#### BRANO DA LEGGERE:

-------------------------

Il mondo è nostro, ce lo prenderemo. E ce lo prendemmo. Ossì, se ce lo prendemmo. Cantando, ballando, ridendo, con l’arroganza propria della giovinezza, all’inizio. La lotta, la piazza, la bandiera rossa vennero dopo. Prima c’era stata la bandiera gialla. Mai mai essere giovani aveva segnato la storia, il costume, l’economia e la politica d’un tempo. Forse fu il mercato che “inventò” i giovani, per moltiplicare consumi di massa e nuove merci. O forse accadde il contrario, fu il mercato, l’economia, a capire che un nuovo soggetto sociale era nato – e non era segnato dal mestiere, dalla classe di nascita o di appartenenza, dalla professione, dalla ricchezza, dal censo e dalla famiglia; era segnato dall’età, dalla generazione, dalla giovinezza: essere giovani era diventato improvvisamente un valore; essere vecchi era diventato improvvisamente un peso. Successe a noi, successe con noi. Siamo noi / siamo noi, bandiera gialla / Vieni qui che qui si balla / ed il tempo volerà. Per l’Italia, un paese dove la convenzione sfiorava l’ipocrisia, le buone maniere sfociavano nel moralismo e nel bigottismo e qualsiasi innovazione era vista come uno zampino del diavolo che avrebbe presto incrinato l’impalcatura in cui ogni cosa stava al suo posto – una trasformazione straordinaria.

-------------------------

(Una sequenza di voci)
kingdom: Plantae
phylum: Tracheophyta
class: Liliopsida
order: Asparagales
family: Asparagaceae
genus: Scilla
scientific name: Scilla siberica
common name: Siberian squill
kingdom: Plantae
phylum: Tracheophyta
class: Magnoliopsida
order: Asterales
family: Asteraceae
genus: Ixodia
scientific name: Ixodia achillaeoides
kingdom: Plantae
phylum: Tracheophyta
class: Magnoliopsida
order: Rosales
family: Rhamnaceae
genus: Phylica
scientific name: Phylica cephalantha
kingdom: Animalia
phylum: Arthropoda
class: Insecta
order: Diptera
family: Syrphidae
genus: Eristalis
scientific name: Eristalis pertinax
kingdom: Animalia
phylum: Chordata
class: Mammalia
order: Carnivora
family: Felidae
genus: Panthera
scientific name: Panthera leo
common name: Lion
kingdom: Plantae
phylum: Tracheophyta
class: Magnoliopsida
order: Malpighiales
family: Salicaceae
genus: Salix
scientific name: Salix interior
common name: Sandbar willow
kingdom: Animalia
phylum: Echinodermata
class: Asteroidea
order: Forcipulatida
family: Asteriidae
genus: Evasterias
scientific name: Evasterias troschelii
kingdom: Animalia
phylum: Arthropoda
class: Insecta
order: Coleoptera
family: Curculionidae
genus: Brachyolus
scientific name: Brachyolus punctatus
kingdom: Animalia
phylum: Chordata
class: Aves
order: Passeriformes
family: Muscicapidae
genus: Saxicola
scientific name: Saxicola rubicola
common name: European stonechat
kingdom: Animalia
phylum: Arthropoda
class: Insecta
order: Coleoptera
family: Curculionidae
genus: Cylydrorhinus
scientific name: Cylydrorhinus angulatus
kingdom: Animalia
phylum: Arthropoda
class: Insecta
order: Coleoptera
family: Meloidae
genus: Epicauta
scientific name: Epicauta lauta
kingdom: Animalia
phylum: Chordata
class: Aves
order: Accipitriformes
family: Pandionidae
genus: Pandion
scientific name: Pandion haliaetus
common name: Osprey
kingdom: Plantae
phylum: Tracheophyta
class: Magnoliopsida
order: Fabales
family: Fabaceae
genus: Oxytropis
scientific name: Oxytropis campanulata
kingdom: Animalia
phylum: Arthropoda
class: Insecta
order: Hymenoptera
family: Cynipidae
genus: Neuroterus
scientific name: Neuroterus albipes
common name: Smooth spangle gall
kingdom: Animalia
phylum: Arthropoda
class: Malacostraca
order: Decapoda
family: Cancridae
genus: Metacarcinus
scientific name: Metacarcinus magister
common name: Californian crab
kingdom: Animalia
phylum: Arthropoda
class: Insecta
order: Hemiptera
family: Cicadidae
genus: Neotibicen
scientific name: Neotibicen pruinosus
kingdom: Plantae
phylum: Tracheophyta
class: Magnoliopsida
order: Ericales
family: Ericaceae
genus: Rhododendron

-------------------------

#### CONSEGNA:
Rispondi a queste domande sul brano da leggere:
(a) Quale bandiera c'era stata prima della bandiera rossa?
(b) Da che cosa era segnato il nuovo soggetto sociale?
(c) Che cosa era diventato improvvisamente essere vecchi?

#### RISULTATO FINALE:
(a) La bandiera gialla.
(b) Dall'età, dalla generazione, dalla giovinezza.
(c) Un peso.